The Information Commissioner’s Office (ICO) has published a briefing on the future of data protection in the European Union, setting out the ICO’s views on the scope and expected content of the new EU data protection legal framework. The briefing outlines what the ICO would like to see in future legislation.
BACKGROUND
The Data Protection Directive 95/46/EC (the Directive), regulates the processing of personal data in the European Union. Since its implementation, technological developments have changed the landscape in which the Directive operates, resulting in questions over its fitness for purpose. In November 2010, the European Commission published a communication entitled “A comprehensive approach on personal data protection in the European Union”, which sets out the Commission’s concerns over whether the Directive, in its current form, could bear the strain of technological change. The communication stimulated debate over the scope and content of a revised Directive, with EU Justice Commissioner Viviane Reding calling for an overhaul of the current regime. The briefing is the latest contribution to that debate.
SCOPE
The briefing states that an effective new data protection framework must be “overarching, clear in scope and easy to understand and apply, consisting of high-level principles with the detail in implementing measures, codes of practice and other mechanisms.” In addition, the framework should place responsibility on, and require accountability from, those processing personal data throughout the information life cycle.
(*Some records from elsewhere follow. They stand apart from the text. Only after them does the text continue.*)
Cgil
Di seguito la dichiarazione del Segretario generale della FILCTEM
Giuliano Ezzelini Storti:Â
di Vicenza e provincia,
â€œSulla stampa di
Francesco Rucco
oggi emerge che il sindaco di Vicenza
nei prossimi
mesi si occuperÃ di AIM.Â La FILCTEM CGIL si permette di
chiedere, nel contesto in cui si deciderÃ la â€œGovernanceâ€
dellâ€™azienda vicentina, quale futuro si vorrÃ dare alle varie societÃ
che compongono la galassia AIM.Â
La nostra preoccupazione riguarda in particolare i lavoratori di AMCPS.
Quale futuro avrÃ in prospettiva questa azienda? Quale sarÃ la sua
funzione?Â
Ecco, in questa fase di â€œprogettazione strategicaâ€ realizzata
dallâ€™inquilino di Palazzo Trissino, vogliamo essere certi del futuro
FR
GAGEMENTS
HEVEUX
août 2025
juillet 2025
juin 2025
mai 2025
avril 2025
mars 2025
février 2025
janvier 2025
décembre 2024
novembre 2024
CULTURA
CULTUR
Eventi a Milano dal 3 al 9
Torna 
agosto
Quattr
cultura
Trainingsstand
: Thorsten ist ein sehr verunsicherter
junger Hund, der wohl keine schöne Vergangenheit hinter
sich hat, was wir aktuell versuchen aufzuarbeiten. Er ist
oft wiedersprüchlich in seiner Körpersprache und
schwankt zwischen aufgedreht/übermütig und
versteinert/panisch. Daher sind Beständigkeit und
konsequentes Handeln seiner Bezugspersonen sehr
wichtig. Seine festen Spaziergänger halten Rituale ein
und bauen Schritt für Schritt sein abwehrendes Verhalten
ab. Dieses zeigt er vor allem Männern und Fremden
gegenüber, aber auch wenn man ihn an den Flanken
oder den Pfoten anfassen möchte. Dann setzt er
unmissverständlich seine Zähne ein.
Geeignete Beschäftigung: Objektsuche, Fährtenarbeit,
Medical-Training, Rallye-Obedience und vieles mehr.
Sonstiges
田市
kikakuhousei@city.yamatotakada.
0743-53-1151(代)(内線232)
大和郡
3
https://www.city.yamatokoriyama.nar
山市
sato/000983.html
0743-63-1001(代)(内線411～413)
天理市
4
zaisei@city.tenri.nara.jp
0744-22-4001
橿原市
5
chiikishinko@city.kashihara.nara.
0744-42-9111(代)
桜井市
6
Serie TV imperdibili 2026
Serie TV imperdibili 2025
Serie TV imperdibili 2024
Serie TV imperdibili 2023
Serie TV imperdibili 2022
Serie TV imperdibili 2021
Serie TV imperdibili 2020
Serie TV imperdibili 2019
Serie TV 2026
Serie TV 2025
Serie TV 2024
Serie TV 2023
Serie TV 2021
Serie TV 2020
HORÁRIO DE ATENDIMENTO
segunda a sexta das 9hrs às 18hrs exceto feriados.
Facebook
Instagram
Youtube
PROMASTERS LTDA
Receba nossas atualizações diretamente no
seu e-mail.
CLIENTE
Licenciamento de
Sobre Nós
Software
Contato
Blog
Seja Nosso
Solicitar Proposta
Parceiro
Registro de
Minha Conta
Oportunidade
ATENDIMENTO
This includes applying obligations directly to data processors.
Equally, there should be clearly defined exemptions for domestic purposes and journalism, taking account of changes such as social networking sites and blogs.
RIGHTS
The framework should strengthen an individual’s right to object to and block processing and to have their data deleted, and reverse the burden of proof so the organisation has to provide compelling grounds for continuing to process the data. The ICO suggests that the Commission should not introduce a stand-alone “right to be forgotten” since, in its view, this could “mislead individuals and falsely raise their expectations, and be impossible to implement and enforce in practice”. However, it should be easier for individuals to exercise their rights by using technology to provide subject access and giving individuals the ability to move their data around and have it in a reusable format.
OBLIGATIONS
The ICO wants the new framework to be less prescriptive in terms of the processes organisations are expected to adopt, but clearer in terms of the standards they are expected to reach. Organisations should carry out a privacy impact assessment where processing has, or could have, a significant or adverse impact on the individual, or where the purpose of the processing creates a particular risk. The briefing acknowledges that “any explicit provisions to compel privacy by design would be difficult to implement and enforce in practice”.
Information provided to regulators by organisations should be “meaningful” and “demonstrate compliance and accountability”. In the first instance, assessing the adequacy for international transfers of data should be the responsibility of the organisation, not data protection authorities.
DATA PROTECTION AUTHORITIES
The ICO insists that data protection authorities should supervise, enforce, advise, and not give prior approval or authorisation to organisations’ activities. Furthermore, the authorities should have powers to take action against any organisation, regardless of the role the authorities take in the stewardship of the personal data. These powers should include the ability to audit all organisations. In addition, authorities should cooperate and share information with each other, but “remain independent”.
COMMENT
The Commission’s principal objectives regarding revision of the Directive were to strengthen individuals’ rights, revise data protection rules in the area of police and criminal justice, ensure high levels of protection for data transferred outside the European Union, and provide more effective enforcement of the rules. The ICO is broadly in agreement with the Commission’s objectives, but differs in some respects over how they should be achieved.